I got a 20% performance boost by tightening up the code a bit but a whopping 400% increase by using a cache for split strings. That only makes a difference if you use the same spec multiple times. Here are sample implementations and a profile script to test.
test.py
mydict = {
'first': {
'second': {
'third': {
'fourth': 'the end'
}
}
}
}
# original
def get_entry(dict, keyspec):
keys = keyspec.split('.')
result = dict[keys[0]]
for key in keys[1:]:
result = result[key]
return result
# tighten up code
def get_entry_2(mydict, keyspec):
for key in keyspec.split('.'):
mydict = mydict[key]
return mydict
# use a cache
cache = {}
def get_entry_3(mydict, keyspec):
global cache
try:
spec = cache[keyspec]
except KeyError:
spec = tuple(keyspec.split('.'))
cache[keyspec] = spec
for key in spec:
mydict = mydict[key]
return mydict
if __name__ == "__main__":
test = get_entry(mydict, 'first.second.third.fourth')
print(test)
profile.py
from timeit import timeit
print("original get_entry")
print(timeit("get_entry(mydict, 'first.second.third.fourth')",
setup="from test import get_entry, mydict"))

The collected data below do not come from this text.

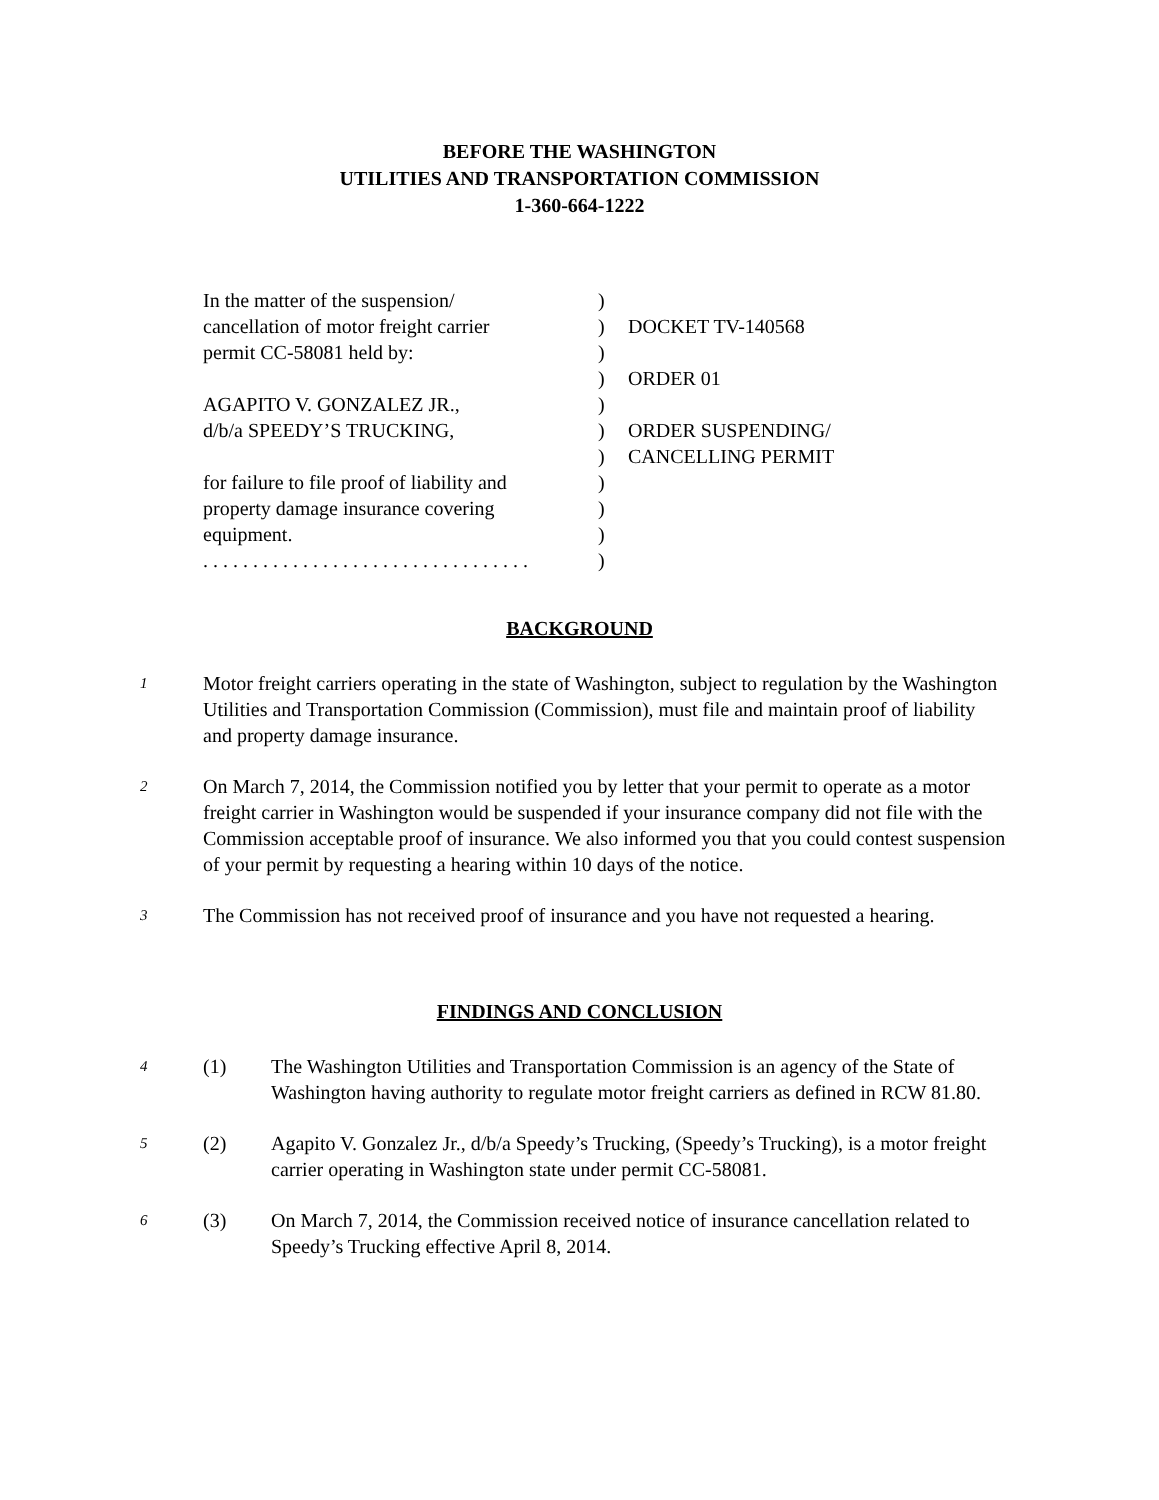BEFORE THE WASHINGTON
UTILITIES AND TRANSPORTATION COMMISSION
1-360-664-1222
In the matter of the suspension/
cancellation of motor freight carrier
permit CC-58081 held by:
AGAPITO V. GONZALEZ JR.,
d/b/a SPEEDY’S TRUCKING,
for failure to file proof of liability and
property damage insurance covering
equipment.
. . . . . . . . . . . . . . . . . . . . . . . . . . . . . . . . .
)
)
)
)
)
)
)
)
)
)
)
DOCKET TV-140568
ORDER 01
ORDER SUSPENDING/
CANCELLING PERMIT
BACKGROUND
1
Motor freight carriers operating in the state of Washington, subject to regulation by the Washington Utilities and Transportation Commission (Commission), must file and maintain proof of liability and property damage insurance.
2
On March 7, 2014, the Commission notified you by letter that your permit to operate as a motor freight carrier in Washington would be suspended if your insurance company did not file with the Commission acceptable proof of insurance. We also informed you that you could contest suspension of your permit by requesting a hearing within 10 days of the notice.
3
The Commission has not received proof of insurance and you have not requested a hearing.
FINDINGS AND CONCLUSION
4
(1) The Washington Utilities and Transportation Commission is an agency of the State of Washington having authority to regulate motor freight carriers as defined in RCW 81.80.
5
(2) Agapito V. Gonzalez Jr., d/b/a Speedy’s Trucking, (Speedy’s Trucking), is a motor freight carrier operating in Washington state under permit CC-58081.
6
(3) On March 7, 2014, the Commission received notice of insurance cancellation related to Speedy’s Trucking effective April 8, 2014.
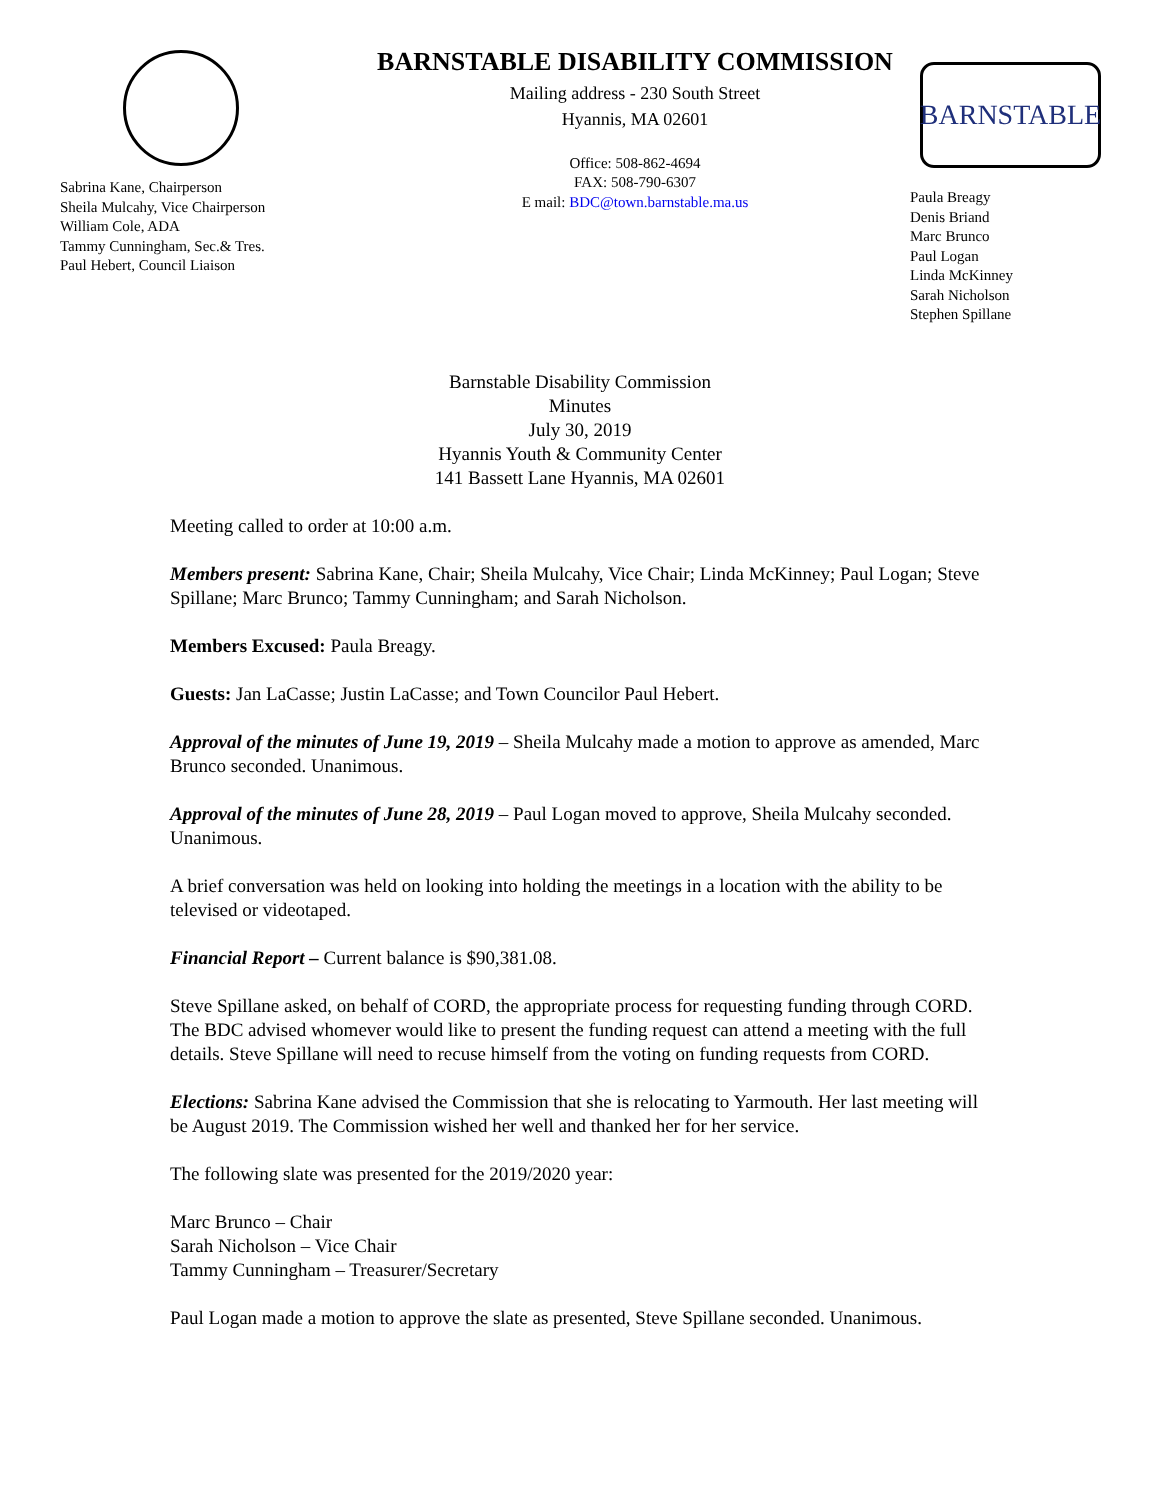Sabrina Kane, Chairperson
Sheila Mulcahy, Vice Chairperson
William Cole, ADA
Tammy Cunningham, Sec.& Tres.
Paul Hebert, Council Liaison
BARNSTABLE DISABILITY COMMISSION
Mailing address - 230 South Street
Hyannis, MA 02601
Office: 508-862-4694
FAX: 508-790-6307
E mail: BDC@town.barnstable.ma.us
BARNSTABLE
Paula Breagy
Denis Briand
Marc Brunco
Paul Logan
Linda McKinney
Sarah Nicholson
Stephen Spillane
Barnstable Disability Commission
Minutes
July 30, 2019
Hyannis Youth & Community Center
141 Bassett Lane Hyannis, MA 02601
Meeting called to order at 10:00 a.m.
Members present: Sabrina Kane, Chair; Sheila Mulcahy, Vice Chair; Linda McKinney; Paul Logan; Steve Spillane; Marc Brunco; Tammy Cunningham; and Sarah Nicholson.
Members Excused: Paula Breagy.
Guests: Jan LaCasse; Justin LaCasse; and Town Councilor Paul Hebert.
Approval of the minutes of June 19, 2019 – Sheila Mulcahy made a motion to approve as amended, Marc Brunco seconded. Unanimous.
Approval of the minutes of June 28, 2019 – Paul Logan moved to approve, Sheila Mulcahy seconded. Unanimous.
A brief conversation was held on looking into holding the meetings in a location with the ability to be televised or videotaped.
Financial Report – Current balance is $90,381.08.
Steve Spillane asked, on behalf of CORD, the appropriate process for requesting funding through CORD. The BDC advised whomever would like to present the funding request can attend a meeting with the full details. Steve Spillane will need to recuse himself from the voting on funding requests from CORD.
Elections: Sabrina Kane advised the Commission that she is relocating to Yarmouth. Her last meeting will be August 2019. The Commission wished her well and thanked her for her service.
The following slate was presented for the 2019/2020 year:
Marc Brunco – Chair
Sarah Nicholson – Vice Chair
Tammy Cunningham – Treasurer/Secretary
Paul Logan made a motion to approve the slate as presented, Steve Spillane seconded. Unanimous.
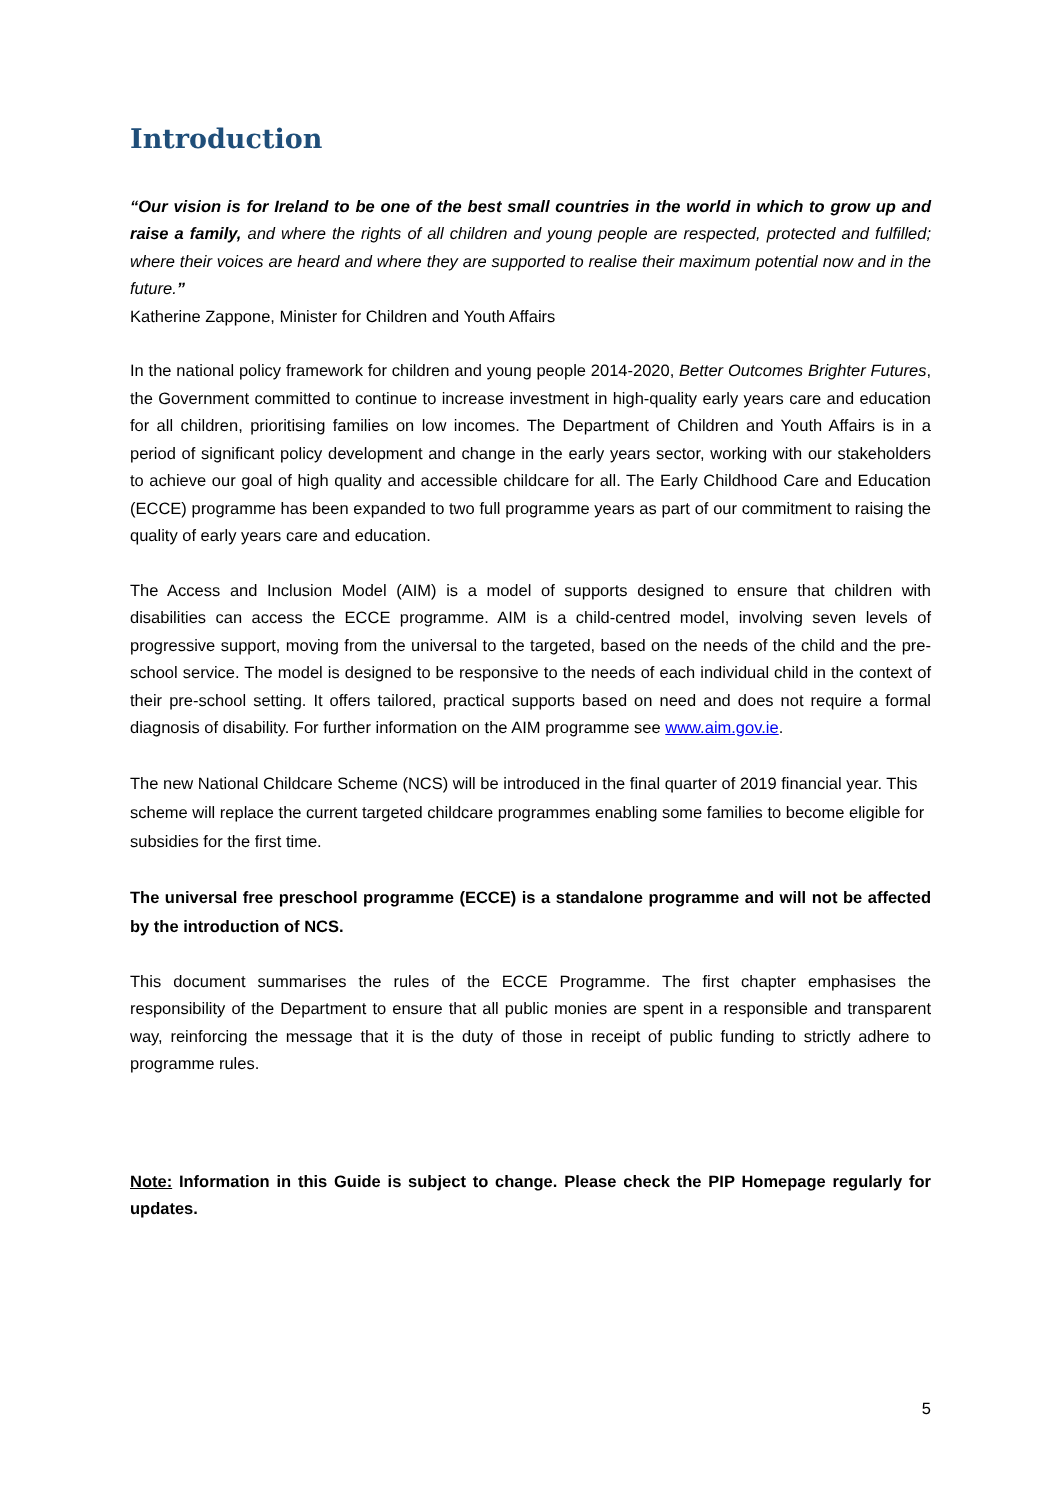Introduction
“Our vision is for Ireland to be one of the best small countries in the world in which to grow up and raise a family, and where the rights of all children and young people are respected, protected and fulfilled; where their voices are heard and where they are supported to realise their maximum potential now and in the future.”
Katherine Zappone, Minister for Children and Youth Affairs
In the national policy framework for children and young people 2014-2020, Better Outcomes Brighter Futures, the Government committed to continue to increase investment in high-quality early years care and education for all children, prioritising families on low incomes. The Department of Children and Youth Affairs is in a period of significant policy development and change in the early years sector, working with our stakeholders to achieve our goal of high quality and accessible childcare for all. The Early Childhood Care and Education (ECCE) programme has been expanded to two full programme years as part of our commitment to raising the quality of early years care and education.
The Access and Inclusion Model (AIM) is a model of supports designed to ensure that children with disabilities can access the ECCE programme. AIM is a child-centred model, involving seven levels of progressive support, moving from the universal to the targeted, based on the needs of the child and the pre-school service. The model is designed to be responsive to the needs of each individual child in the context of their pre-school setting. It offers tailored, practical supports based on need and does not require a formal diagnosis of disability. For further information on the AIM programme see www.aim.gov.ie.
The new National Childcare Scheme (NCS) will be introduced in the final quarter of 2019 financial year. This scheme will replace the current targeted childcare programmes enabling some families to become eligible for subsidies for the first time.
The universal free preschool programme (ECCE) is a standalone programme and will not be affected by the introduction of NCS.
This document summarises the rules of the ECCE Programme. The first chapter emphasises the responsibility of the Department to ensure that all public monies are spent in a responsible and transparent way, reinforcing the message that it is the duty of those in receipt of public funding to strictly adhere to programme rules.
Note: Information in this Guide is subject to change. Please check the PIP Homepage regularly for updates.
5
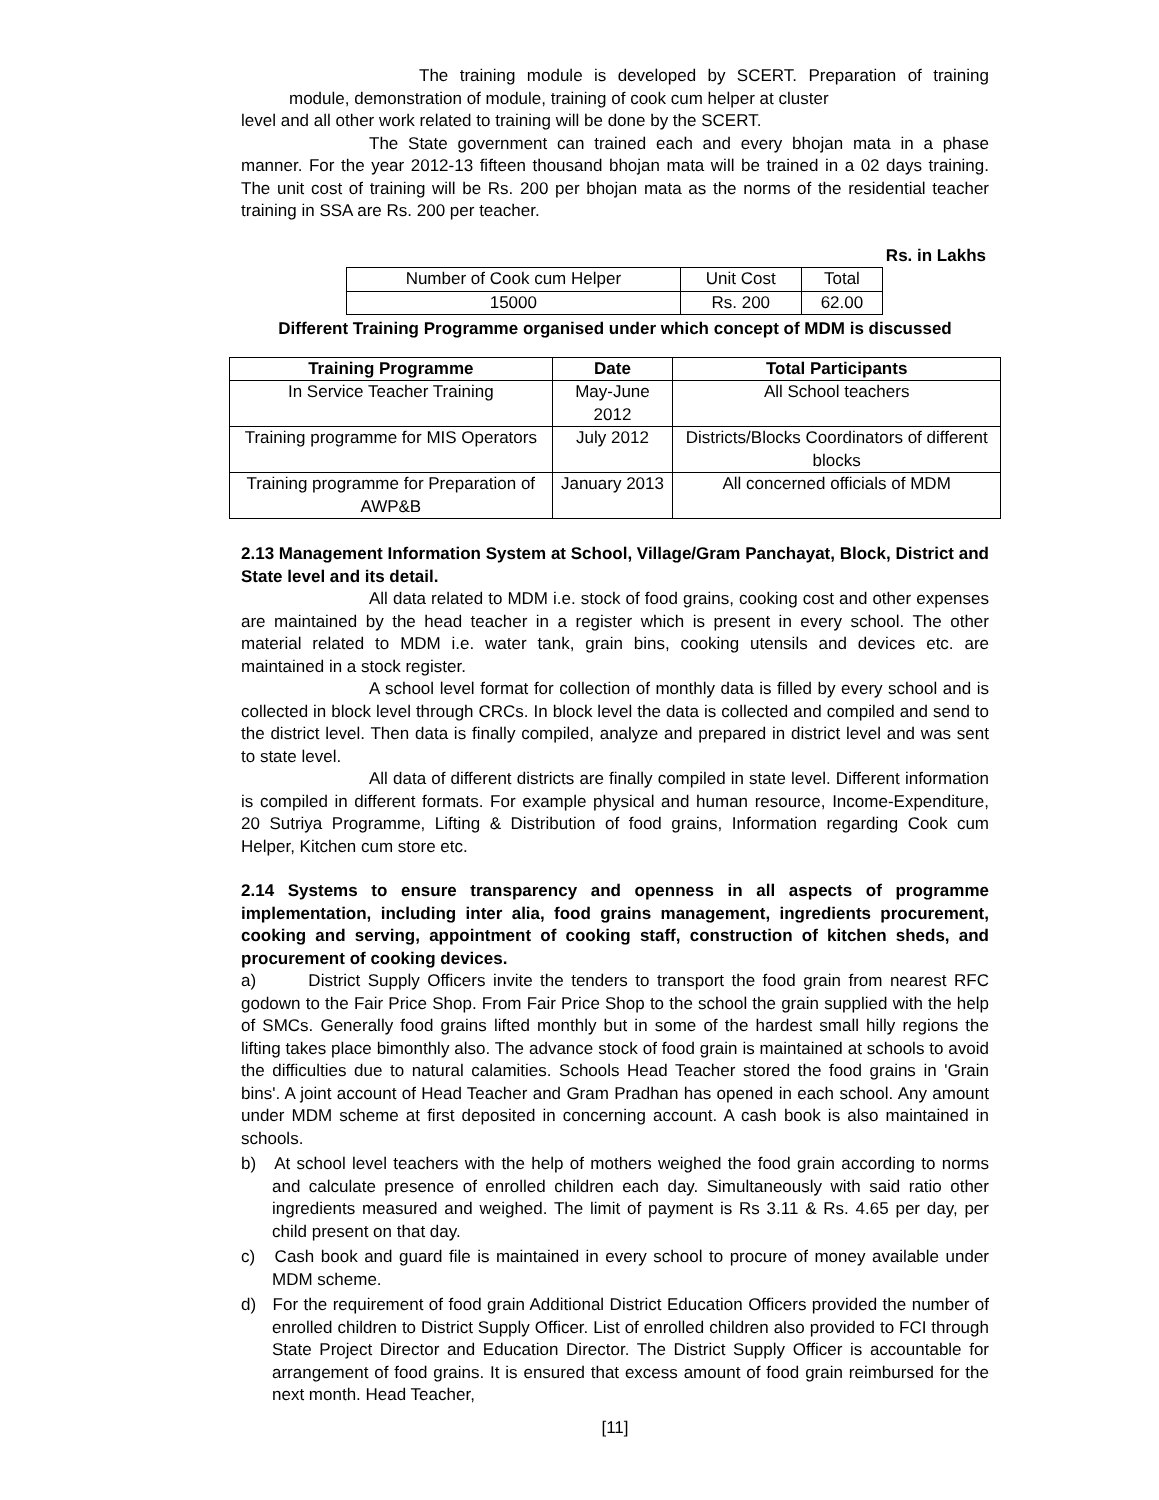The training module is developed by SCERT. Preparation of training module, demonstration of module, training of cook cum helper at cluster
level and all other work related to training will be done by the SCERT.
The State government can trained each and every bhojan mata in a phase manner. For the year 2012-13 fifteen thousand bhojan mata will be trained in a 02 days training. The unit cost of training will be Rs. 200 per bhojan mata as the norms of the residential teacher training in SSA are Rs. 200 per teacher.
Rs. in Lakhs
| Number of Cook cum Helper | Unit Cost | Total |
| 15000 | Rs. 200 | 62.00 |
Different Training Programme organised under which concept of MDM is discussed
| Training Programme | Date | Total Participants |
| --- | --- | --- |
| In Service Teacher Training | May-June 2012 | All School teachers |
| Training programme for MIS Operators | July 2012 | Districts/Blocks Coordinators of different blocks |
| Training programme for Preparation of AWP&B | January 2013 | All concerned officials of MDM |
2.13 Management Information System at School, Village/Gram Panchayat, Block, District and State level and its detail.
All data related to MDM i.e. stock of food grains, cooking cost and other expenses are maintained by the head teacher in a register which is present in every school. The other material related to MDM i.e. water tank, grain bins, cooking utensils and devices etc. are maintained in a stock register.
A school level format for collection of monthly data is filled by every school and is collected in block level through CRCs. In block level the data is collected and compiled and send to the district level. Then data is finally compiled, analyze and prepared in district level and was sent to state level.
All data of different districts are finally compiled in state level. Different information is compiled in different formats. For example physical and human resource, Income-Expenditure, 20 Sutriya Programme, Lifting & Distribution of food grains, Information regarding Cook cum Helper, Kitchen cum store etc.
2.14 Systems to ensure transparency and openness in all aspects of programme implementation, including inter alia, food grains management, ingredients procurement, cooking and serving, appointment of cooking staff, construction of kitchen sheds, and procurement of cooking devices.
a) District Supply Officers invite the tenders to transport the food grain from nearest RFC godown to the Fair Price Shop. From Fair Price Shop to the school the grain supplied with the help of SMCs. Generally food grains lifted monthly but in some of the hardest small hilly regions the lifting takes place bimonthly also. The advance stock of food grain is maintained at schools to avoid the difficulties due to natural calamities. Schools Head Teacher stored the food grains in 'Grain bins'. A joint account of Head Teacher and Gram Pradhan has opened in each school. Any amount under MDM scheme at first deposited in concerning account. A cash book is also maintained in schools.
b) At school level teachers with the help of mothers weighed the food grain according to norms and calculate presence of enrolled children each day. Simultaneously with said ratio other ingredients measured and weighed. The limit of payment is Rs 3.11 & Rs. 4.65 per day, per child present on that day.
c) Cash book and guard file is maintained in every school to procure of money available under MDM scheme.
d) For the requirement of food grain Additional District Education Officers provided the number of enrolled children to District Supply Officer. List of enrolled children also provided to FCI through State Project Director and Education Director. The District Supply Officer is accountable for arrangement of food grains. It is ensured that excess amount of food grain reimbursed for the next month. Head Teacher,
[11]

print("get_entry_2 with tighter code")
print(timeit("get_entry_2(mydict, 'first.second.third.fourth')",
setup="from test import get_entry_2, mydict"))
print("get_entry_3 with cache of split spec")
print(timeit("get_entry_3(mydict, 'first.second.third.fourth')",
setup="from test import get_entry_3, mydict"))
print("just splitting a spec")
print(timeit("x.split('.')", setup="x='first.second.third.fourth'"))
The timing on my machine is
original get_entry
4.148535753000033
get_entry_2 with tighter code
3.2986323120003362
get_entry_3 with cache of split spec
1.3073233439990872
just splitting a spec
1.0949148639992927
Notice that splitting the spec is a comparatively expensive operation for this function. That’s why caching helps.